Terjebak Macet dan Lelah, Bolehkah tidak Puasa Saat Mudik Lebaran?
Islam mengatur tentang berpuasa saat perjalanan jauh, speerti mudik Lebaran.
REPUBLIKA.CO.ID, JAKARTA -- Mudik lebaran sering kali membuat kita kelelahan di perjalanan. Perjalanan yang panjang, terjebak macet, kadang membuat kita terpaksa harus membatalkan puasa di tengah hari.
Mudik lebaran sendiri merupakan agenda tahunan bagi para perantau. Sehingga setahun sekali mereka akan pulang ke kampung halaman untuk bertemu dan berkumpul dengan keluarga.
Dalam kondisi seperti ini apakah kita boleh tidak berpuasa? Apakah ada aturannya dalam Islam?
Dilansir dari About Islam pada Ahad (24/3/2024) Profesor Fiqh di Universitas Al-Azhar ‘Abdur-Rahman Al-‘Adawi mengatakan, dalam Islam, seseorang yang sedang bepergian mendapatkan keringanan untuk membatalkan puasanya jika sudah tidak kuat.
Allah Yang Mahakuasa berkata, “...dan siapa pun di antara kamu yang sakit atau dalam perjalanan, (lalu tidak berbuka), maka (wajib menggantinya) sebanyak hari (yang ditinggalkannya) pada hari-hari yang lain. Allah menghendaki kemudahan bagimu dan tidak menghendaki kesukaran. Hendaklah kamu mencukupkan bilangannya dan mengagungkan Allah atas petunjuk-Nya yang diberikan kepadamu agar kamu bersyukur.” (QS Al Baqarah ayat 187).

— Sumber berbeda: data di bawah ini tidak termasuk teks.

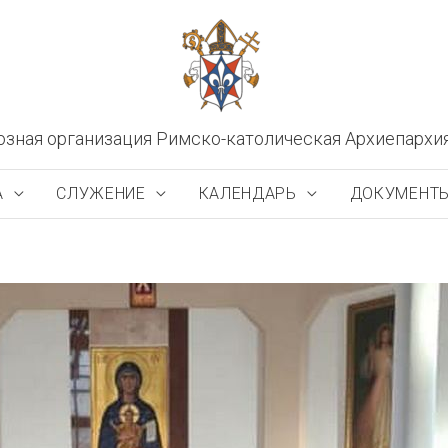
озная организация Римско-католическая Архиепархи
А
СЛУЖЕНИЕ
КАЛЕНДАРЬ
ДОКУМЕНТ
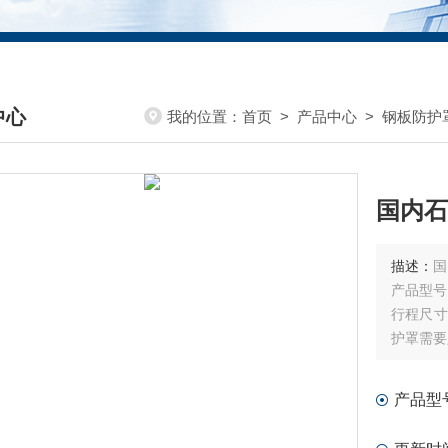
中心
我的位置：
首页
>
产品中心
>
钢板防护
DUCTS CENTER
国内石
描述：
国
产品型号
行程尺寸：1500x10
护罩需要
全尺寸为
费用。
产品型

Dalam ayat ini, Allah membolehkan bagi musafir (orang yang bepergian) untuk berbuka plasa di bulan Ramadhan. Nabi saw bersabda, “Sesungguhnya Allah swt meringankan setengah sholat untuk musafir dan meringankan puasa bagi musafir, wanita hamil, dan menyusui.” (HR An Nasai)
Meski berbuka puasa dibolehkan bagi musafir, namun jika dia mampu untuk menyelesaikan puasanya, itu lebih utama. Seperti yang pernah ditanyakan Hamzah Al-Aslami kepada Nabi (saw), "Wahai Rasulullah, saya merasa bisa berpuasa ketika bepergian, apakah saya akan berdosa (jika saya berpuasa saat bepergian)?" Nabi (saw) berkata, "Ini adalah keringanan dari Allah, dia yang memanfaatkannya berbuat baik dan dia yang suka berpuasa, tidak ada salahnya." (HR Muslim)
Adapun keringanan dibolehkannya tidak berpuasa...
Adapun keringanan dibolehkannya tidak berpuasa dalam Islam adalah apabila jarak atau lamanya perjalanan itu mencapai 85 kilometer. Selain itu, seseorang tidak dianggap sebagai seorang musafir kecuali dia melampaui daerah berpenghuni dari lokasi di mana dia tinggal.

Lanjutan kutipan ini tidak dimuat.